**Task brief:**
From top to bottom, return the records that follow exactly.

**The records:**
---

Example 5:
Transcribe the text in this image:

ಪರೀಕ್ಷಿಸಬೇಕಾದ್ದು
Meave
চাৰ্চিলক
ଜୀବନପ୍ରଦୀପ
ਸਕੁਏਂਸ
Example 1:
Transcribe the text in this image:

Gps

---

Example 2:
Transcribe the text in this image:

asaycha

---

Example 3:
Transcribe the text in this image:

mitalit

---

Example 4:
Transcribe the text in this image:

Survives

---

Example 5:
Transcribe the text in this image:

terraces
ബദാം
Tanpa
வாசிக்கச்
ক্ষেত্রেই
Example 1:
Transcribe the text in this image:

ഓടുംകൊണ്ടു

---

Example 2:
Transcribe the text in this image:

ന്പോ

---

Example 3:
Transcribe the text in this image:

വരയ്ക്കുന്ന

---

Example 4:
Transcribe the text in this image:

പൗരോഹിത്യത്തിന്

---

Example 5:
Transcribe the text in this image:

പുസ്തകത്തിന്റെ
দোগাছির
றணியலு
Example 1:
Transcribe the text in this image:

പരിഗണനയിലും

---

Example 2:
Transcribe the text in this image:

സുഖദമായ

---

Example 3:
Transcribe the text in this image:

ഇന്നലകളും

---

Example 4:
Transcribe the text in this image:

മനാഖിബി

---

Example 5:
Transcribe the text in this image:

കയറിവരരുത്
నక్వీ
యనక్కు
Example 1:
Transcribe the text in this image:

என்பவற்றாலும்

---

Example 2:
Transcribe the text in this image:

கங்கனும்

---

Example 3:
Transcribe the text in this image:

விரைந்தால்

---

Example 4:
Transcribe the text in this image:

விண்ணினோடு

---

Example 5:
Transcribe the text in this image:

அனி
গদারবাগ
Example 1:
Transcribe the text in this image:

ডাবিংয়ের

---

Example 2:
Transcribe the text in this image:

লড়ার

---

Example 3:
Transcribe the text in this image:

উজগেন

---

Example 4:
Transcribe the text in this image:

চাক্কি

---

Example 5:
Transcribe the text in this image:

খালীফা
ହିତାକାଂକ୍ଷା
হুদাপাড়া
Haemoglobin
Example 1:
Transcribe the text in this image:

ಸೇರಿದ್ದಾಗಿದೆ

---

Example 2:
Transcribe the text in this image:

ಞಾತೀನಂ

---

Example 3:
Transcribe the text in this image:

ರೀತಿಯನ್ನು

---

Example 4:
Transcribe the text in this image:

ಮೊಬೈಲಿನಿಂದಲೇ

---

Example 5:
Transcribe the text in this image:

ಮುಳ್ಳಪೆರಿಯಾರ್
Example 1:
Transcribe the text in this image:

**Result:**
---

Example 5:
Transcribe the text in this image:

ಪರೀಕ್ಷಿಸಬೇಕಾದ್ದು
Meave
চাৰ্চিলক
ଜୀବନପ୍ରଦୀପ
ਸਕੁਏਂਸ
Example 1:
Transcribe the text in this image:

Gps

---

Example 2:
Transcribe the text in this image:

asaycha

---

Example 3:
Transcribe the text in this image:

mitalit

---

Example 4:
Transcribe the text in this image:

Survives

---

Example 5:
Transcribe the text in this image:

terraces
ബദാം
Tanpa
வாசிக்கச்
ক্ষেত্রেই
Example 1:
Transcribe the text in this image:

ഓടുംകൊണ്ടു

---

Example 2:
Transcribe the text in this image:

ന്പോ

---

Example 3:
Transcribe the text in this image:

വരയ്ക്കുന്ന

---

Example 4:
Transcribe the text in this image:

പൗരോഹിത്യത്തിന്

---

Example 5:
Transcribe the text in this image:

പുസ്തകത്തിന്റെ
দোগাছির
றணியலு
Example 1:
Transcribe the text in this image:

പരിഗണനയിലും

---

Example 2:
Transcribe the text in this image:

സുഖദമായ

---

Example 3:
Transcribe the text in this image:

ഇന്നലകളും

---

Example 4:
Transcribe the text in this image:

മനാഖിബി

---

Example 5:
Transcribe the text in this image:

കയറിവരരുത്
నక్వీ
యనక్కు
Example 1:
Transcribe the text in this image:

என்பவற்றாலும்

---

Example 2:
Transcribe the text in this image:

கங்கனும்

---

Example 3:
Transcribe the text in this image:

விரைந்தால்

---

Example 4:
Transcribe the text in this image:

விண்ணினோடு

---

Example 5:
Transcribe the text in this image:

அனி
গদারবাগ
Example 1:
Transcribe the text in this image:

ডাবিংয়ের

---

Example 2:
Transcribe the text in this image:

লড়ার

---

Example 3:
Transcribe the text in this image:

উজগেন

---

Example 4:
Transcribe the text in this image:

চাক্কি

---

Example 5:
Transcribe the text in this image:

খালীফা
ହିତାକାଂକ୍ଷା
হুদাপাড়া
Haemoglobin
Example 1:
Transcribe the text in this image:

ಸೇರಿದ್ದಾಗಿದೆ

---

Example 2:
Transcribe the text in this image:

ಞಾತೀನಂ

---

Example 3:
Transcribe the text in this image:

ರೀತಿಯನ್ನು

---

Example 4:
Transcribe the text in this image:

ಮೊಬೈಲಿನಿಂದಲೇ

---

Example 5:
Transcribe the text in this image:

ಮುಳ್ಳಪೆರಿಯಾರ್
Example 1:
Transcribe the text in this image:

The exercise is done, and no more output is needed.